Re: 5.15-rc1 i915 blank screen booting on ThinkPads

From: Jani Nikula
Date: Fri Sep 17 2021 - 18:53:01 EST


On Fri, 17 Sep 2021, Matthew Brost <matthew.brost@xxxxxxxxx> wrote:
> On Fri, Sep 17, 2021 at 02:26:48PM -0700, Hugh Dickins wrote:
>> On Thu, 16 Sep 2021, Jani Nikula wrote:
>> > On Thu, 16 Sep 2021, Tvrtko Ursulin <tvrtko.ursulin@xxxxxxxxxxxxxxx> wrote:
>> > > On 16/09/2021 05:37, Hugh Dickins wrote:
>> > >> Two Lenovo ThinkPads, old T420s (2011), newer X1 Carbon 5th gen (2017):
>> > >> i915 working fine on both up to 5.14, but blank screens booting 5.15-rc1,
>> > >> kernel crashed in some way.
>> ...
>> > > Kernel logs with drm.debug=0xe, with the broken black screen state,
>> > > would probably answer a lot of questions if you could gather it from
>> > > both machines?
>> >
>> > And for that, I think it's best to file separate bugs at [1] and attach
>> > the logs there.
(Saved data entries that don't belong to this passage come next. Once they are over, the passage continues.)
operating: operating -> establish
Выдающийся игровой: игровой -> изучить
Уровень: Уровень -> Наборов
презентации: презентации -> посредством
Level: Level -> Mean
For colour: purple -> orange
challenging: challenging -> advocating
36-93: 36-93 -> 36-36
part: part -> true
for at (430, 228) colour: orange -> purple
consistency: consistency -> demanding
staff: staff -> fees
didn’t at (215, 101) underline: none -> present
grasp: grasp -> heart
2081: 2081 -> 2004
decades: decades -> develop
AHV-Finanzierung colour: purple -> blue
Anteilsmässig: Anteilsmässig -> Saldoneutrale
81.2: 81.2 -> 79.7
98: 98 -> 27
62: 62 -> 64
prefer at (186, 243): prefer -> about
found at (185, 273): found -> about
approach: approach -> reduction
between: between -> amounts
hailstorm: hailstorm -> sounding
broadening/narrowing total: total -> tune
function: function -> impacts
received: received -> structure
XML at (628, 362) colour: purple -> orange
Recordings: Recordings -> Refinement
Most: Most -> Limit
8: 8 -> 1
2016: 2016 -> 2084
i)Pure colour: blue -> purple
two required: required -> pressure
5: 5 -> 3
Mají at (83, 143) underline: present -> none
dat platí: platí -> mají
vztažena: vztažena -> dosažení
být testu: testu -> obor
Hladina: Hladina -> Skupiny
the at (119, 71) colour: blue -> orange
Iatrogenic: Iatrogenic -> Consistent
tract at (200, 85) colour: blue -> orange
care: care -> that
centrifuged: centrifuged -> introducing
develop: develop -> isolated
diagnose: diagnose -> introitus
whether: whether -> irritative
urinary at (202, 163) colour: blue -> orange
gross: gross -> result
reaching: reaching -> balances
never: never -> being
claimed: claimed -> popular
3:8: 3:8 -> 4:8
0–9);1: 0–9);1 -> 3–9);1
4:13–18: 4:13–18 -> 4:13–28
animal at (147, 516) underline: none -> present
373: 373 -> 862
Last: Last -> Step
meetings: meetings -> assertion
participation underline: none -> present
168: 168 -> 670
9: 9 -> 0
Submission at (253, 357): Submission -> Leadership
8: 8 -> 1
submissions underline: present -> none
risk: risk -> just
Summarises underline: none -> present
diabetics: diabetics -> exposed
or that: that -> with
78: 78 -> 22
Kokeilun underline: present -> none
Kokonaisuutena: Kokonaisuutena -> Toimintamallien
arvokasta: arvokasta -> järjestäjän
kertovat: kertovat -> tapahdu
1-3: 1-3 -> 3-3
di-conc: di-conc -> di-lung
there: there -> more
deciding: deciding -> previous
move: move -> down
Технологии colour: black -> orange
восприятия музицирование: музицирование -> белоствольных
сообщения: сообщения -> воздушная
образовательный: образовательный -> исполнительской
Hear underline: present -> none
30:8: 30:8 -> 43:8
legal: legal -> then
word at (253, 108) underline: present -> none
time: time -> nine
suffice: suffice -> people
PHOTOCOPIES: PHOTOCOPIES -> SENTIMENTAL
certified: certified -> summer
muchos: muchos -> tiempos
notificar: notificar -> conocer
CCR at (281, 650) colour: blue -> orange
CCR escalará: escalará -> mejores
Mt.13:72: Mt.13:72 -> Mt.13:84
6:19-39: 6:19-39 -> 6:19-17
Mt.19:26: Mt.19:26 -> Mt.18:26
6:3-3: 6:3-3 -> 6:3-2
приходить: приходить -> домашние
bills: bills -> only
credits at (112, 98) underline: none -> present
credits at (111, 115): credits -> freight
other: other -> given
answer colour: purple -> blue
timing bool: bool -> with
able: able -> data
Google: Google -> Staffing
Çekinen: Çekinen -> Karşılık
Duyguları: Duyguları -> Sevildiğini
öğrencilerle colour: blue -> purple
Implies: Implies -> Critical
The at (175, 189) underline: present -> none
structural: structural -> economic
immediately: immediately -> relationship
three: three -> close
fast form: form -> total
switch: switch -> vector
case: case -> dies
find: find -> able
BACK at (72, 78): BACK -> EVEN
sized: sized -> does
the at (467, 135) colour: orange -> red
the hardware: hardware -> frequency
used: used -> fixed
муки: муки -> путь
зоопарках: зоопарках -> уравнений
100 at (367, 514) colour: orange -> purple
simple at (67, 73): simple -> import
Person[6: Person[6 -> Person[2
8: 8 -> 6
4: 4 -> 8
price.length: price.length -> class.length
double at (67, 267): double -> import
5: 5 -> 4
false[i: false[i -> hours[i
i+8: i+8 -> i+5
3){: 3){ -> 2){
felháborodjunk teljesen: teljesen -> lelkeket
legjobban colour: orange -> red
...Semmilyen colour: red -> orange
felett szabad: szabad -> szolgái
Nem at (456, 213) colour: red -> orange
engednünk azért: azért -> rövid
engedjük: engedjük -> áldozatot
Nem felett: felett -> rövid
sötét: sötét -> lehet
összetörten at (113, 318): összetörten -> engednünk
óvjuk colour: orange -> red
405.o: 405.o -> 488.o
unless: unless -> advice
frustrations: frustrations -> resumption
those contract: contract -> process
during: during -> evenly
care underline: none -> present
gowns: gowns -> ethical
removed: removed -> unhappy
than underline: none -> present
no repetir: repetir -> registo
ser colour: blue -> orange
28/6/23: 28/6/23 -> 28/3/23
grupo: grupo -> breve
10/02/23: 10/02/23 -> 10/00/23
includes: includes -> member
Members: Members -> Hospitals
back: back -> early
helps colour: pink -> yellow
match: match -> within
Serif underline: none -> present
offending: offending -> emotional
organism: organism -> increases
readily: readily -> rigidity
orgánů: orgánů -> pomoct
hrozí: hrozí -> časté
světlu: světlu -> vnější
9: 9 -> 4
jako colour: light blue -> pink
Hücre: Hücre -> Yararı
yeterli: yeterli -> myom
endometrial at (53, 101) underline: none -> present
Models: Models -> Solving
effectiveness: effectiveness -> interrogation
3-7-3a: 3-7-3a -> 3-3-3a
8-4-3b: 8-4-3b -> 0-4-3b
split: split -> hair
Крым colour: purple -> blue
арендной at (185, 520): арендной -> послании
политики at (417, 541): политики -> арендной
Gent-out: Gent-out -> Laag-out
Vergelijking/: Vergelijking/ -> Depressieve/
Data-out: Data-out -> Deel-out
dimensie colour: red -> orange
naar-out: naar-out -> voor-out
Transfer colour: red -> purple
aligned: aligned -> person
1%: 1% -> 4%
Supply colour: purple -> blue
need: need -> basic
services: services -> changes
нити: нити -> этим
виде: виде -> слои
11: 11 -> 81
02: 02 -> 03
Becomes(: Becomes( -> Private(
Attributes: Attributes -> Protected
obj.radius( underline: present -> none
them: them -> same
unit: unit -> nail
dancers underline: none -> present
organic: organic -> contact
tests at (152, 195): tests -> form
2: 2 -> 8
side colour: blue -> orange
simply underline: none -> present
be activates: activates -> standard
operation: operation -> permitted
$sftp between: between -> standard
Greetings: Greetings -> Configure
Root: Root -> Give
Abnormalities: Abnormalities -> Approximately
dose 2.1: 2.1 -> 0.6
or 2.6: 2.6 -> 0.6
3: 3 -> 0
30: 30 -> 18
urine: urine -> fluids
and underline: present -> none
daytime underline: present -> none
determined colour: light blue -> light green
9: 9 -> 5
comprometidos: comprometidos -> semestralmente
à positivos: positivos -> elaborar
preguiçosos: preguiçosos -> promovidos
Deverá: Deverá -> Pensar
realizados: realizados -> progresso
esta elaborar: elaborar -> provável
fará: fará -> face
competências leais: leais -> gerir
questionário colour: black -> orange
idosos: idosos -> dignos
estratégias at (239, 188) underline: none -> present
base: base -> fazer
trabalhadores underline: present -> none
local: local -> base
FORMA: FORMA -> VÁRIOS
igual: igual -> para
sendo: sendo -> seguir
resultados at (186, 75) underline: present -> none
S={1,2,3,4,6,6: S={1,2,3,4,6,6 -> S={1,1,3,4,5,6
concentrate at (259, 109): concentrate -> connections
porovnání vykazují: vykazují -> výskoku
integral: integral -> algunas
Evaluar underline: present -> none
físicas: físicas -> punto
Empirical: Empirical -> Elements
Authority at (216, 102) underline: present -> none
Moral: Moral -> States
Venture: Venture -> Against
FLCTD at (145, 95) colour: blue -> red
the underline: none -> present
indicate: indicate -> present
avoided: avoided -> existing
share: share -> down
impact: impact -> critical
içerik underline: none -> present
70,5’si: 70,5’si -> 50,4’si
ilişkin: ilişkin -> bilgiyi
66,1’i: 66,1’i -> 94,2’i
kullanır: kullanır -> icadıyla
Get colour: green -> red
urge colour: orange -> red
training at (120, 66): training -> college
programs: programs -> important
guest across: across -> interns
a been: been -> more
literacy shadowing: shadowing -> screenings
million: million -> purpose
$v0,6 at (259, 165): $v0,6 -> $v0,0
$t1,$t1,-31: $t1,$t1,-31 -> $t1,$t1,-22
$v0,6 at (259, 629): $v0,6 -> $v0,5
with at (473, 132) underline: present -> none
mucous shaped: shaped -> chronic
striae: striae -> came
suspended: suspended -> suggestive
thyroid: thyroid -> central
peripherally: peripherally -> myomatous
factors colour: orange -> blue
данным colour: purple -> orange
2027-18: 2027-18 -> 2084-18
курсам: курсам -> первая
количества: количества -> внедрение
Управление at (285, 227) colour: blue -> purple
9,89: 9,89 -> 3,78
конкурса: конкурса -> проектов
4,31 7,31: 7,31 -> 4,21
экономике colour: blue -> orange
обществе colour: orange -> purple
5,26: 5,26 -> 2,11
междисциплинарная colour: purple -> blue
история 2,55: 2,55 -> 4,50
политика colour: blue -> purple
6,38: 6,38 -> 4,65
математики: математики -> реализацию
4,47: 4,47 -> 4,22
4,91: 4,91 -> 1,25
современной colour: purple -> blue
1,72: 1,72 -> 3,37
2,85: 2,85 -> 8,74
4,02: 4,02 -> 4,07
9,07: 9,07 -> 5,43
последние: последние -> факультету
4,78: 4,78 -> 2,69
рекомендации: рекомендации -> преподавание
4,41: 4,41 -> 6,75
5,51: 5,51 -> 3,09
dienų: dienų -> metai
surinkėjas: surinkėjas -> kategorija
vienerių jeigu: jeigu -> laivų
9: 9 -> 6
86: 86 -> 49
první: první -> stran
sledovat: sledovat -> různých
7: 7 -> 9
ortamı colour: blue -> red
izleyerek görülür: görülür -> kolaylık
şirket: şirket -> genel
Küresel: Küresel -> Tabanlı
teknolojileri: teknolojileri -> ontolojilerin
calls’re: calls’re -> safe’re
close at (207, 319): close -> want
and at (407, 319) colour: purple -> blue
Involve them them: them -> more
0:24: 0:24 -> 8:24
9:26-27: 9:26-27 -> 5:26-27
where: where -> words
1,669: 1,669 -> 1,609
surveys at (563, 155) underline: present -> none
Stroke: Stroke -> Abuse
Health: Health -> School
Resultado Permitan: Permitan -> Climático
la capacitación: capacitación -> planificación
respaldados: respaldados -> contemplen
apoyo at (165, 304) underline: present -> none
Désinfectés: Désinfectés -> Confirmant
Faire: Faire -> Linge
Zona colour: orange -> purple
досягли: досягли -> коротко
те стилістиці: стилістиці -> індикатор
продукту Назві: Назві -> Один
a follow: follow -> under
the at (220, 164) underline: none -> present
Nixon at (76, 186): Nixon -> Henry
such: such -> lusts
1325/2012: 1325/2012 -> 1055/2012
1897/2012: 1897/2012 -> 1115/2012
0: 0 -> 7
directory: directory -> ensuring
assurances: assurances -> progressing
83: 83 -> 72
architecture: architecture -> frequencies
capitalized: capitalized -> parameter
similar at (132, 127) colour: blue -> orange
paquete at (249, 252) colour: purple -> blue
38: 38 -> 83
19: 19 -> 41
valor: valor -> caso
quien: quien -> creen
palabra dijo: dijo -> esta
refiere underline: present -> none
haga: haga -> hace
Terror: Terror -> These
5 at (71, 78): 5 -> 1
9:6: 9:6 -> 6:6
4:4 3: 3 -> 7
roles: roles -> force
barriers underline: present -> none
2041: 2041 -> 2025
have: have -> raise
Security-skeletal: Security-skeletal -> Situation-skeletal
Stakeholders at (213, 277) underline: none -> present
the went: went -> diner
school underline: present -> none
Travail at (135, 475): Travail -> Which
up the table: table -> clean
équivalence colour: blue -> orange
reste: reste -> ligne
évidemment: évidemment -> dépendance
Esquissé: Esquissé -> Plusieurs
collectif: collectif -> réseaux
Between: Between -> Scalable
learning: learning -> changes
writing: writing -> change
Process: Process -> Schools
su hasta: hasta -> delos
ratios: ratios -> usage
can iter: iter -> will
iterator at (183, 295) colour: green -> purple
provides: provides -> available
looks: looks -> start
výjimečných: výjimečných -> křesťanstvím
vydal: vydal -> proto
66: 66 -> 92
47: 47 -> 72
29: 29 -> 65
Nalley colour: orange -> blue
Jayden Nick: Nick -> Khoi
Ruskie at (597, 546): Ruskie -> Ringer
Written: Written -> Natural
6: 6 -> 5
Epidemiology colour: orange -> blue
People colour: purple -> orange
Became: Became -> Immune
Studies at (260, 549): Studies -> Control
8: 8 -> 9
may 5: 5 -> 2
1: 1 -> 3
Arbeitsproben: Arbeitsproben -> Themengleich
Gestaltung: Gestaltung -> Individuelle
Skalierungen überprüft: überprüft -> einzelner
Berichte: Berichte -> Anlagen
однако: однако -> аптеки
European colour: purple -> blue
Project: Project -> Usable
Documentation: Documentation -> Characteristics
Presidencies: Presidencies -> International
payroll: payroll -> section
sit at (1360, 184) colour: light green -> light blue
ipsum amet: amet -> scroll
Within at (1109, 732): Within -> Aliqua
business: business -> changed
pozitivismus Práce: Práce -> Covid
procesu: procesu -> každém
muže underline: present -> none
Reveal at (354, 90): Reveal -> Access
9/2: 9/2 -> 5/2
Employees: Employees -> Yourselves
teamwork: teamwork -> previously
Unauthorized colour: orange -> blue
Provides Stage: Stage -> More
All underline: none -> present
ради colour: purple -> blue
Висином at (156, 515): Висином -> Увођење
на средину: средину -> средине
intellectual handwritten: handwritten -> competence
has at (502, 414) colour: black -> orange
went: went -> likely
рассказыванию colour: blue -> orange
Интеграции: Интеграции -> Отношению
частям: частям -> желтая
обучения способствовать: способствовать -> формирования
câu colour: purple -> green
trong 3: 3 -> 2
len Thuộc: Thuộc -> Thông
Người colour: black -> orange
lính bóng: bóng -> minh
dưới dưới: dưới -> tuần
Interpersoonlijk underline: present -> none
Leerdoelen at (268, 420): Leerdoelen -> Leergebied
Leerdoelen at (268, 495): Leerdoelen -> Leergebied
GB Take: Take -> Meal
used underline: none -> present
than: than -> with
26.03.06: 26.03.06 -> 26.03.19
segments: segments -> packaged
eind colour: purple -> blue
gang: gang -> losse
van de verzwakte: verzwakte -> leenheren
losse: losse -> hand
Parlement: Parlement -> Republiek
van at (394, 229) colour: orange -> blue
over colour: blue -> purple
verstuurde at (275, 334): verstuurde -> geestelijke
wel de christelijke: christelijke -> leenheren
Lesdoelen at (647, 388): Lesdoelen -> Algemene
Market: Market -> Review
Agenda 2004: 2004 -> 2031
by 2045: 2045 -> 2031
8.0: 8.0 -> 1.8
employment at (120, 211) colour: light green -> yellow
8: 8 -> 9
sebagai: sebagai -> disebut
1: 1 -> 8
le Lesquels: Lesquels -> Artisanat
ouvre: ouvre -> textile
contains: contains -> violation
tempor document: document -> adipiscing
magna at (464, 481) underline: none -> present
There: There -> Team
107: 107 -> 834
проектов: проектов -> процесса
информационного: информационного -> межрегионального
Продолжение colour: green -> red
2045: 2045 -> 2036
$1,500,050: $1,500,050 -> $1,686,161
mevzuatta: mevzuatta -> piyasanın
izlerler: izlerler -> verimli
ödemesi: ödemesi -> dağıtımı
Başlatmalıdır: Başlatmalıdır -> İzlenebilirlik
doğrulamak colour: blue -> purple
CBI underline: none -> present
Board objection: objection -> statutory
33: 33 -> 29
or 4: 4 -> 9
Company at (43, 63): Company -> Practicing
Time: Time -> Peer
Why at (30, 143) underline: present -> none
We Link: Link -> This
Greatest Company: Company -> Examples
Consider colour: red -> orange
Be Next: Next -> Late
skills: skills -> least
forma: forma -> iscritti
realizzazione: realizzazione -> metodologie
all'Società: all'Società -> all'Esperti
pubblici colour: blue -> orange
It helps keep the info in one place. Thanks.
>> >
>> > BR,
>> > Jani.
>> >
>> > [1] https://gitlab.freedesktop.org/drm/intel/issues/new
>>
>> Thanks for the quick replies: but of course, getting kernel logs was
>> the difficult part, this being bootup, with just a blank screen, and
>> no logging to disk at this stage. I've never needed it before, but
>> netconsole to the rescue.
>>
>> Problem then obvious, both machines now working,
>> please let me skip the bug reports, here's a patch:
>>
>
> Thanks for finding / fixing this Hugh. I will post this patch in a way
> our CI system can understand.

Thanks indeed!

Matt, please get rid of the BUG_ON while at it, and make it a
WARN. Oopsing doesn't do anyone any good.

BR,
Jani.

>
> Matt
>
>> [PATCH] drm/i915: fix blank screen booting crashes
>>
>> 5.15-rc1 crashes with blank screen when booting up on two ThinkPads
>> using i915. Bisections converge convincingly, but arrive at different
>> and surprising "culprits", none of them the actual culprit.
>>
>> netconsole (with init_netconsole() hacked to call i915_init() when
>> logging has started, instead of by module_init()) tells the story:
>>
>> kernel BUG at drivers/gpu/drm/i915/i915_sw_fence.c:245!
>> with RSI: ffffffff814d408b pointing to sw_fence_dummy_notify().
>> I've been building with CONFIG_CC_OPTIMIZE_FOR_SIZE=y, and that
>> function needs to be 4-byte aligned.
>>
>> Fixes: 62eaf0ae217d ("drm/i915/guc: Support request cancellation")
>> Signed-off-by: Hugh Dickins <hughd@xxxxxxxxxx>
>> ---
>>
>> drivers/gpu/drm/i915/gt/intel_context.c | 1 +
>> 1 file changed, 1 insertion(+)
>>
>> --- a/drivers/gpu/drm/i915/gt/intel_context.c
>> +++ b/drivers/gpu/drm/i915/gt/intel_context.c
>> @@ -362,6 +362,7 @@ static int __intel_context_active(struct
>> return 0;
>> }
>>
>> +__aligned(4) /* Respect the I915_SW_FENCE_MASK */
>> static int sw_fence_dummy_notify(struct i915_sw_fence *sf,
>> enum i915_sw_fence_notify state)
>> {

--
Jani Nikula, Intel Open Source Graphics Center